Es la última contienda electoral provincial antes de las nacionales del 23 de octubre.
El radical K César Barbeito, delfín del actual mandatario Miguel Saiz, y el peronista Carlos Soria, intendente de General Roca, dirimen quién gobernará durante los próximos cuatro años Río Negro, un distrito donde la Unión Cívica Radical, a través de diferentes estrategias y acuerdos, mantiene el poder desde hace 28 años. La elección, además, definirá la conformación de la Legislatura unicameral local, integrada por 46 representantes y la de 20 jefes comunales. Según una encuesta realizada por la Consultora MB2, Soria llegó al cierre de campaña con una intención de voto de alrededor del 39 por ciento; unos diez puntos porcentuales por encima de Barbeito y muy lejos del 9 por ciento de las intenciones que recoge Magdalena Odarda, de la Coalición Cívica-ARI. La diferencia de Soria sobre Barbeito llega a los 15 puntos, según una medición de la consultora de Julio Aurelio. Números al margen, la elección de los 440 mil rionegrinos habilitados para sufragar –el 1,5 por ciento del padrón nacional– podría determinar el fin de la experiencia de cohabitación y
el retorno del peronismo puro
a la gobernación. “Después de veintiocho años vamos a tener un gobierno peronista”, se entusiasmó el senador Miguel Ángel Pichetto. “Tenemos el pleno respaldo del Gobierno Nacional y de la presidenta Cristina Kirchner, a quien la provincia le debe la totalidad de las obras públicas en marcha”, agregó Soria, en el marco de
una extensa caravana que lo llevó por el interior de Río Negro. Barbeito, por su parte, llamó a los votantes a “profundizar la relación con el Gobierno Nacional” y prometió “ayudar especialmente a las zonas afectadas por la erupción del volcán Puyehue”.

[Entradas de la colección]
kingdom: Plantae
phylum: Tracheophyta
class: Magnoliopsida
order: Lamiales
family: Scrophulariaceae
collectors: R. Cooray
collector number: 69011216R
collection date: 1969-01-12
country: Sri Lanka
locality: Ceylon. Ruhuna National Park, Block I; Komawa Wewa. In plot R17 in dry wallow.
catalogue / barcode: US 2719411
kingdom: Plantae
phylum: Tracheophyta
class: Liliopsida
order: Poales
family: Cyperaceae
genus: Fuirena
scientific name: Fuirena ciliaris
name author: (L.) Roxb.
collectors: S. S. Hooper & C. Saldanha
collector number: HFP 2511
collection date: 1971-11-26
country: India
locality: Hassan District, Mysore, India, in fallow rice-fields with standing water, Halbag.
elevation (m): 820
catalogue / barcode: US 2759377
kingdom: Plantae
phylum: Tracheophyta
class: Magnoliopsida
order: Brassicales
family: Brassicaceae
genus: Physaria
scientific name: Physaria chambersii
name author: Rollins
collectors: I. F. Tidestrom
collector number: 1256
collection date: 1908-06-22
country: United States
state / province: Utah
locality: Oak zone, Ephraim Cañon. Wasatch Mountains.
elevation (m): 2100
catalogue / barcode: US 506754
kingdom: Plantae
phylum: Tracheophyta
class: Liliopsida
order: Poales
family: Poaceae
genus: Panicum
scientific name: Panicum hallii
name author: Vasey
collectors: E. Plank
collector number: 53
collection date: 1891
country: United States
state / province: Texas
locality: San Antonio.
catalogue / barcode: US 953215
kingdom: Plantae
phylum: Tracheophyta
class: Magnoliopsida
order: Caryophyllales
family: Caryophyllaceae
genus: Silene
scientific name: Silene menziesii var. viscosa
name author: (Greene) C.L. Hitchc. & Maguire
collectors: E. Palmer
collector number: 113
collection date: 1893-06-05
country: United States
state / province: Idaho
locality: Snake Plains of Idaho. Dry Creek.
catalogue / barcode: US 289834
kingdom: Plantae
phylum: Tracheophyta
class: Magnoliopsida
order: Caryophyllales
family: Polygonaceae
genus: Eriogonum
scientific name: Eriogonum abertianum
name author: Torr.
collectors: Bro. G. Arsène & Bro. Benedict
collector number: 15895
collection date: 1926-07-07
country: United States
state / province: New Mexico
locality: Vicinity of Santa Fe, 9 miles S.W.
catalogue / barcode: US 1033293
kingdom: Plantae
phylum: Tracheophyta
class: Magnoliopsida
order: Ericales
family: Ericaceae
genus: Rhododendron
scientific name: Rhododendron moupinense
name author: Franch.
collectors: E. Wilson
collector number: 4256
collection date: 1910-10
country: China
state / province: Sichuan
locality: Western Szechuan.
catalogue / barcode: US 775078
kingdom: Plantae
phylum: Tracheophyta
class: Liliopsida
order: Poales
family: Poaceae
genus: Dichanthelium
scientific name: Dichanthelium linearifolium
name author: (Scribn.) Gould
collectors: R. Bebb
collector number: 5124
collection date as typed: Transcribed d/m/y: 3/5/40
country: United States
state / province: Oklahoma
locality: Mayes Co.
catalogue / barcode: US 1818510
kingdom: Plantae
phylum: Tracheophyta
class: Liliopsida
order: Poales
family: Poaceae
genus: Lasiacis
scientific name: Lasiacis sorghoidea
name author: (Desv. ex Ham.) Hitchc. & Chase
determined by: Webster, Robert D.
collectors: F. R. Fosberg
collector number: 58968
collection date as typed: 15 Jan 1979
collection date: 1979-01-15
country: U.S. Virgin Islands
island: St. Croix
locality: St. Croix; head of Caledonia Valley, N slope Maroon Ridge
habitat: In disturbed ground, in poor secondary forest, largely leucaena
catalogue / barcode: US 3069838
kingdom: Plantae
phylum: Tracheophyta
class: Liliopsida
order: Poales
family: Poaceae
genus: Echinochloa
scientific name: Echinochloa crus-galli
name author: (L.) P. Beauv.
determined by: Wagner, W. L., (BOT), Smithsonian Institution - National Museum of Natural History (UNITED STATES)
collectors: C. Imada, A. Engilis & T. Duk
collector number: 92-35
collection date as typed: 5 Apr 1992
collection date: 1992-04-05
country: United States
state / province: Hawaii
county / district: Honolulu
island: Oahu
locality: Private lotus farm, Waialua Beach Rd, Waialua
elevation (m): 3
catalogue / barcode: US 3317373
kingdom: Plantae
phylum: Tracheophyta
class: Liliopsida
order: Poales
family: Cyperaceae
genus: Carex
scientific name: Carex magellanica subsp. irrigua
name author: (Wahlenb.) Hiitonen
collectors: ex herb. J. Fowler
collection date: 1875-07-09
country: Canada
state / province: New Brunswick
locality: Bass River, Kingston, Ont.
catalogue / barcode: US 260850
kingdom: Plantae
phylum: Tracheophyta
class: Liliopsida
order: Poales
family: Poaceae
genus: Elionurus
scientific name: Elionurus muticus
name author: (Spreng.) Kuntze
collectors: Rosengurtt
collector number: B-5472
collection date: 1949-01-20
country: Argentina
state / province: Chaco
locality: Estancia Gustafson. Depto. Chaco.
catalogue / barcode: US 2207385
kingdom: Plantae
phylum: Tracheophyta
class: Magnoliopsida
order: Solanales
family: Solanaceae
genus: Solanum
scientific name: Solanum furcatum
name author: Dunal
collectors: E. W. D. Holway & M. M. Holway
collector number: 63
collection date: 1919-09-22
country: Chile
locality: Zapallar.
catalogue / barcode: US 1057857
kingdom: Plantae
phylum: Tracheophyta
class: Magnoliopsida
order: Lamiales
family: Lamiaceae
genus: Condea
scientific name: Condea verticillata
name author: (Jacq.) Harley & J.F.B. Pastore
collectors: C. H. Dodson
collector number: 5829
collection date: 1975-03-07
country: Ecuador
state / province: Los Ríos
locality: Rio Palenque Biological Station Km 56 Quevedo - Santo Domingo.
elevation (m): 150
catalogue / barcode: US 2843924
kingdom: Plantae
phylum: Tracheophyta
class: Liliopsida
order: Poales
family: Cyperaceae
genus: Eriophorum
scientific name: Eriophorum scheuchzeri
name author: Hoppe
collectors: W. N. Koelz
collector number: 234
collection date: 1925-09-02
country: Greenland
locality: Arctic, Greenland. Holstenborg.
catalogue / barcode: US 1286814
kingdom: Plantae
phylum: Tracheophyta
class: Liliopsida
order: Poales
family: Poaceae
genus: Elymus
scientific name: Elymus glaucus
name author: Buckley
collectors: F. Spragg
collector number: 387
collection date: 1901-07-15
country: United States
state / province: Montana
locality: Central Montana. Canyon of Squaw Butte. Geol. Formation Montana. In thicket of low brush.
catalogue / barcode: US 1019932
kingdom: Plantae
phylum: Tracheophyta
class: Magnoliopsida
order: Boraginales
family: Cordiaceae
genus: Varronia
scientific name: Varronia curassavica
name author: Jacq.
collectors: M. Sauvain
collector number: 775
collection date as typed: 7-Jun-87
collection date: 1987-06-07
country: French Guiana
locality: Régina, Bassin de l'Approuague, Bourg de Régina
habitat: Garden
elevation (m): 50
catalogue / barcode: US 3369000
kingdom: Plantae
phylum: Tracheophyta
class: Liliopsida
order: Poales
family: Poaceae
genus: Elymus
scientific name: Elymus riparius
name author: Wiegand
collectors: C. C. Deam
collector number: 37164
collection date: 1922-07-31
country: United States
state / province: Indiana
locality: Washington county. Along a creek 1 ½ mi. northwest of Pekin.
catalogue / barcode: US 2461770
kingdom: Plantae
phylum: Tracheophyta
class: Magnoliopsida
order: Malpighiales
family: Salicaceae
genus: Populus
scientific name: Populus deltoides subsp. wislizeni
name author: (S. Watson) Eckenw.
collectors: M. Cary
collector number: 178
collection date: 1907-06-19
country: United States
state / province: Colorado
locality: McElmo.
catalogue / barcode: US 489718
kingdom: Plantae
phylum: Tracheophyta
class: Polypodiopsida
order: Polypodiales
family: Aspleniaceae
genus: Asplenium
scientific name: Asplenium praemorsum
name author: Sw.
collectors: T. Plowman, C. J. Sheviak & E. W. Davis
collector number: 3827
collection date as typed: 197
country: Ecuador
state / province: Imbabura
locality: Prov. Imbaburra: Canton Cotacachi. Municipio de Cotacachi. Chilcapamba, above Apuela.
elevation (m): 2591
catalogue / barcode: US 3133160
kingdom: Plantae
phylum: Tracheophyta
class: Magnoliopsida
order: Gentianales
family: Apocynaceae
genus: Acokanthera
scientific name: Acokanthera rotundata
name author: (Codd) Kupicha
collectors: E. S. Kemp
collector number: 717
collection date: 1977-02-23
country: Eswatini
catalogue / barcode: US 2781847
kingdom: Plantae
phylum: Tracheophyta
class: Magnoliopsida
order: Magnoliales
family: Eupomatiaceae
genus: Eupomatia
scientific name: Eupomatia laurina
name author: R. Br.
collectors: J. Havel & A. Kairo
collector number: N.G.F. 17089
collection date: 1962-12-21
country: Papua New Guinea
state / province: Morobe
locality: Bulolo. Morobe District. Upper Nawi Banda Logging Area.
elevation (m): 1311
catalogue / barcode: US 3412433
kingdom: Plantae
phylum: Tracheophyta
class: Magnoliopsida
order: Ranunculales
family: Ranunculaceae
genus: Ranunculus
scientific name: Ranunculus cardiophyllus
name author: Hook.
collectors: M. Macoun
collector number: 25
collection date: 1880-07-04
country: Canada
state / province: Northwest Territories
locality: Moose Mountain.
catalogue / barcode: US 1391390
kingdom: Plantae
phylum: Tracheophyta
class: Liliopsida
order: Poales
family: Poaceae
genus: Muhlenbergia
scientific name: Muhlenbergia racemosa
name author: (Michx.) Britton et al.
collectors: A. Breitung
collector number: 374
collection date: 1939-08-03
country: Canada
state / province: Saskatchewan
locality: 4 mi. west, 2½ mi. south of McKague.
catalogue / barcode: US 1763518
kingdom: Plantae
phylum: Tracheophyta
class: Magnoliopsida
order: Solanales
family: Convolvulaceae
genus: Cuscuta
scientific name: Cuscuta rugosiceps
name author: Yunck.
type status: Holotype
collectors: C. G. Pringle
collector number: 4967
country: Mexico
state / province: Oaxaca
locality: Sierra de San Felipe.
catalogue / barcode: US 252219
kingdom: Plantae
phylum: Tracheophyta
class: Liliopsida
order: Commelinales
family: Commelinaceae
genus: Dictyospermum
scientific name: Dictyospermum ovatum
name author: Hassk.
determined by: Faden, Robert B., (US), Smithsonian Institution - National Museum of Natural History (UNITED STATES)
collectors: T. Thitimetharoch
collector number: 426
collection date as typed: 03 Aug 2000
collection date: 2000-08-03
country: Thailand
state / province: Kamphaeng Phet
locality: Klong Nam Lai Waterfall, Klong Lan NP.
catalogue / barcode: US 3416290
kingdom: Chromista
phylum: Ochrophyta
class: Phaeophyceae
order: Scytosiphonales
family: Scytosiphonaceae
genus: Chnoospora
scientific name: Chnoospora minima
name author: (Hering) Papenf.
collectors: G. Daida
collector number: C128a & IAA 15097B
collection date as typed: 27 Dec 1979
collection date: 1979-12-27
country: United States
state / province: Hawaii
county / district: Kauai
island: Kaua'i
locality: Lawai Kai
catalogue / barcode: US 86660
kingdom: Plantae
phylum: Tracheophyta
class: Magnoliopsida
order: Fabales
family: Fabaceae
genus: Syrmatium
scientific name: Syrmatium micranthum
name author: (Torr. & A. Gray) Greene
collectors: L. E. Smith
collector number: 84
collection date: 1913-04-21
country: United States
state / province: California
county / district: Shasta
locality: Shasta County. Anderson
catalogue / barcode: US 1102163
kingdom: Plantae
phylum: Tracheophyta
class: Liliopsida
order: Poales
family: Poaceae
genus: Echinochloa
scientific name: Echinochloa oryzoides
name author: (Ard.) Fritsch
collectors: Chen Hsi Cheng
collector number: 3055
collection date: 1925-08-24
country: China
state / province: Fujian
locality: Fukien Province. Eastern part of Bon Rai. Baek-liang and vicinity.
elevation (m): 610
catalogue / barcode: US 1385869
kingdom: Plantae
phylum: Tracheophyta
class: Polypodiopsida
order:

**CONSIGNA**:
Resume en dos oraciones el texto sobre la elección de gobernador en Río Negro. Las entradas no hacen falta para resolver la consigna.

**RESPUESTA**:
En Río Negro, última elección provincial antes de las nacionales del 23 de octubre, el radical César Barbeito y el peronista Carlos Soria se disputan la gobernación de un distrito donde la Unión Cívica Radical mantiene el poder desde hace 28 años; también se eligen los 46 integrantes de la Legislatura y 20 jefes comunales. Las encuestas dan ventaja a Soria sobre Barbeito: unos diez puntos según la Consultora MB2 y 15 según la consultora de Julio Aurelio, por lo que el resultado podría marcar el retorno del peronismo puro a la gobernación.